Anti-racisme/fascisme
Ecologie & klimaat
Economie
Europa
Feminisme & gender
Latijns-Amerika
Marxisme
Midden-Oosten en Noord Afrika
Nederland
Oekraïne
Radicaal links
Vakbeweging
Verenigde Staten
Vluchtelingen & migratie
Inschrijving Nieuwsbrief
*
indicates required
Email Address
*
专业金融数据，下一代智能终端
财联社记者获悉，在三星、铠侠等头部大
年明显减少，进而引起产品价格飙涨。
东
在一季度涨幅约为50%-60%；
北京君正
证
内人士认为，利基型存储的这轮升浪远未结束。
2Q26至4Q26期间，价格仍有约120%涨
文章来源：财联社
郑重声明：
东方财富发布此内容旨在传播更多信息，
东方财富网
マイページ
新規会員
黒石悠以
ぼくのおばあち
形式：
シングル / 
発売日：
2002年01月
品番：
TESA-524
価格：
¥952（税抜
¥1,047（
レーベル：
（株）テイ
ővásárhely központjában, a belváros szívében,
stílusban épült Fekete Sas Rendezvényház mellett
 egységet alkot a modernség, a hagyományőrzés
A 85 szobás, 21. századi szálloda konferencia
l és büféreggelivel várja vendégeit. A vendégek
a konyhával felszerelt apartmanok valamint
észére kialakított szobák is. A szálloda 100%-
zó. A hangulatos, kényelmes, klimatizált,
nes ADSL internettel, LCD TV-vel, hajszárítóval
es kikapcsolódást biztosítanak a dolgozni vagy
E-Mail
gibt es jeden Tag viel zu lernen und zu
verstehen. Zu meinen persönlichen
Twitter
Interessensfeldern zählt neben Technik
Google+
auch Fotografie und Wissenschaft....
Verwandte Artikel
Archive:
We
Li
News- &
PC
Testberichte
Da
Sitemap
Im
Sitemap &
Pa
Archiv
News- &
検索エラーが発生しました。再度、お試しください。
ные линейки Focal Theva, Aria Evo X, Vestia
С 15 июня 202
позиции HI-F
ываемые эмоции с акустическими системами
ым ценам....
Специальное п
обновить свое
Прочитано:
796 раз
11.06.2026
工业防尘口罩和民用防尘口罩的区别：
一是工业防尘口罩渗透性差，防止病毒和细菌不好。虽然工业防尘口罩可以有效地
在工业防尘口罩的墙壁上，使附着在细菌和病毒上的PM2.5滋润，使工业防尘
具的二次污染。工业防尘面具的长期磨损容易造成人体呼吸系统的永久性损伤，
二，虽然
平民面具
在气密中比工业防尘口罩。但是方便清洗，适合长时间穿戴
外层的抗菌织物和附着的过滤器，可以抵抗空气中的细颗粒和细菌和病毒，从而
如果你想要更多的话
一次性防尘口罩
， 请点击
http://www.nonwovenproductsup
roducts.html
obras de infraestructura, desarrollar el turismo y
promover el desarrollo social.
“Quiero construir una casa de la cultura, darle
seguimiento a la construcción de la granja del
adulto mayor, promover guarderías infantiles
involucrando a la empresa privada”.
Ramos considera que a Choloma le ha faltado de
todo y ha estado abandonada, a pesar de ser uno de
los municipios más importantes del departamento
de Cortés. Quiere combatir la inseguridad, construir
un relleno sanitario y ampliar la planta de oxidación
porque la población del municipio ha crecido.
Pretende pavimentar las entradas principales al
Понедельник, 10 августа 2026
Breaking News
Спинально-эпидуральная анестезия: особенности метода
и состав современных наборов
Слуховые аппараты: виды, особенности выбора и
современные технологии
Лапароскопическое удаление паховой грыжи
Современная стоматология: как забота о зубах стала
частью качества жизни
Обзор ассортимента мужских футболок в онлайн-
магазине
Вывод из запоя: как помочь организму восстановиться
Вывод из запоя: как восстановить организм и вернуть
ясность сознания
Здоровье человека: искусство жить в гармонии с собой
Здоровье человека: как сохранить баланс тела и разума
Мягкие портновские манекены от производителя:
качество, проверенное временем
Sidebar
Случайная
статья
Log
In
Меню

:: REQUIREMENT ::
Everything from the first line of the listing above through the line holding "专业金融数据，下一代智能终端" must be retyped exactly; nothing else belongs in the reply.

:: SOLVED EXERCISE ::
Anti-racisme/fascisme
Ecologie & klimaat
Economie
Europa
Feminisme & gender
Latijns-Amerika
Marxisme
Midden-Oosten en Noord Afrika
Nederland
Oekraïne
Radicaal links
Vakbeweging
Verenigde Staten
Vluchtelingen & migratie
Inschrijving Nieuwsbrief
*
indicates required
Email Address
*
专业金融数据，下一代智能终端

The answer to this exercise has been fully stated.